Hong is suspicious of those affluent, urban Asians who state that race is not an issue for them, finding them a whisper away from the white people who claim that they do not see race. Race denial absolves Asians from both their troubling historic mistreatment at the hands of white people and also from the privileges they have enjoyed at the expense of those who are Black and Latinx. If Asians are conscripted into whiteness, they will contribute to raising levels of injustice in the country. Instead, Hong sets out a manifesto for recruiting Asian American into a “we” that includes “non-whites, the formerly colonized; survivors such as Native Americans” and to fight to end white supremacy in American institutions (197).

Minor Feelings

Minor feelings, the title concept of Hong’s book, are defined as “the racialized range of emotions that are negative, dysphoric, and therefore untelegenic, built from sediments of everyday racial experience and the irritant of having one’s perception of reality constantly questioned or dismissed” (55). These minor feelings can affect all people of color and run counter to the dominant, major-key American narrative of the good immigrant who works hard and succeeds.

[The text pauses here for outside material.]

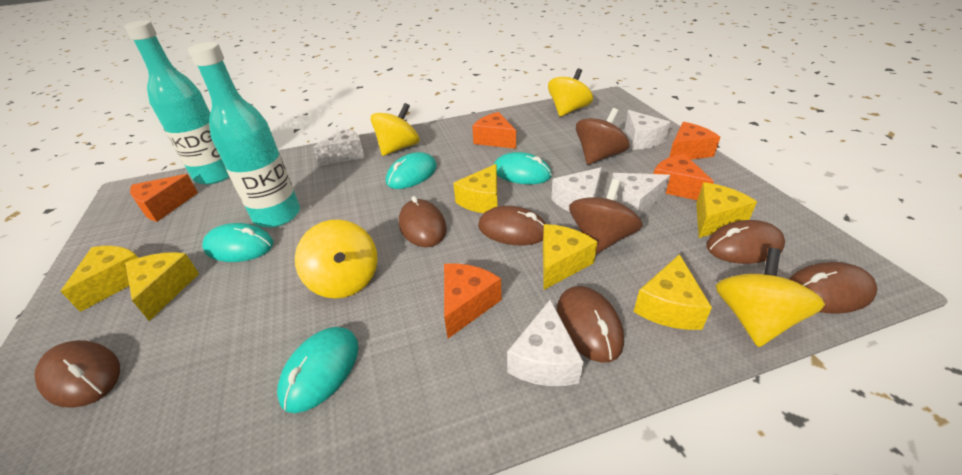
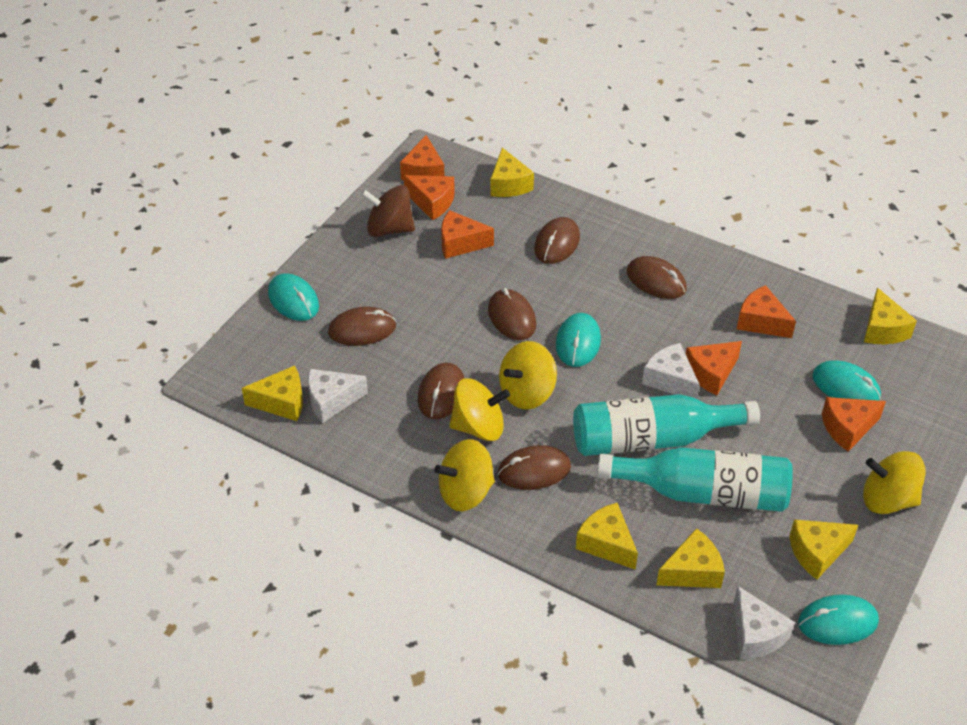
brown spinning top: [569,179,643,255] [576,108,629,165] = 2 -> [361,185,415,237] = 1
orange cheese: [130,174,198,222] [444,263,502,338] [472,112,516,149] [654,153,714,200] [669,122,720,160] = 5 -> [400,135,444,180] [404,175,455,220] [441,210,494,259] [686,341,742,395] [737,285,796,338] [822,397,886,452] = 6
white cheese: [313,127,365,166] [507,299,583,386] [551,167,602,212] [612,173,670,217] [625,110,670,150] = 5 -> [308,369,368,423] [642,343,700,399] [734,586,795,659] = 3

Minor feelings accompany a sensation of stuckness and the idea that racism persist over time. So-called progressive white people have a history of denying minor feelings. Sometimes they even label people of color as disgruntled and ungrateful when they express these feelings, in order to protect themselves from being implicated in a racist system which benefits them at the expense of others. Hong experienced minor feelings as a poet in the graduate program at the University of Iowa, where she suspected that her Asian face and name discounted her from being taken seriously by her white-majority peers. However, she was at the same time tortured by the American dream narrative that hard work is always rewarded, and so she doubted her talent. Being told that reality was one thing by white people, and experiencing it as another firsthand, led Hong to have crippling levels of self-doubt and poor mental health.

Although tales of rich Asians abound in the popular imagination, and Hong’s own father managed to attain wealth and status through hard work, minor feelings still run concurrent to these narratives. Beneath his charming veneer, Hong’s father is angry and has feelings he suppresses with heavy drinking.

Microaggression

Microaggression was a term first coined in the 1970s by Chester M. Pierce at Harvard University. Crystal Martin and McKenzie Jean-Phillipe in their June 11, 2020 article for Oprahdaily.com define a microaggression as “a comment or gesture (whether made intentionally or not) that feeds into stereotypes or negative assumptions created around oppressed or marginalized groups.” (Martin, Crystal, and McKenzie Jean-Phillipe. “Everything you need to know about microaggressions.” Oprah Daily. 11 Jun. 2020. https://www.oprahdaily.com/life/relationships-love/a26294696/what-is-microaggression/.) While the normally white commenter may feel that their statement is neutral, humorous, or even a compliment, this “is a thin veneer for the bias that may lie beneath them.” As an Asian American woman, Hong has felt herself at the receiving end of countless microaggressions, which are far more subtle in scale than explicit racism, but which disempower her and the status of Asian women nonetheless. One such microaggression occurred when a white friend commented that “Jewish men only dated Asian women because they wanted to find women were the opposite of their pushy mothers. Implied in this tone-deaf complaint was her assumption that Asian women are docile and compliant” (175). While the speaker may have thought they were paying Asian women a compliment by styling them as the opposite of unattractively “pushy” Jewish women, in reality they were boxing Asian women into the passive, compliant stereotype already pervasive in popular culture (175). This, coupled with the prominent idea that white men who are attracted to Asian women have an “Asian fetish,” contributed to Hong’s impression that she was being objectified and exoticized in comparison with white women, who in the eyes of a racist society would be the more wholesome choice for white men (175).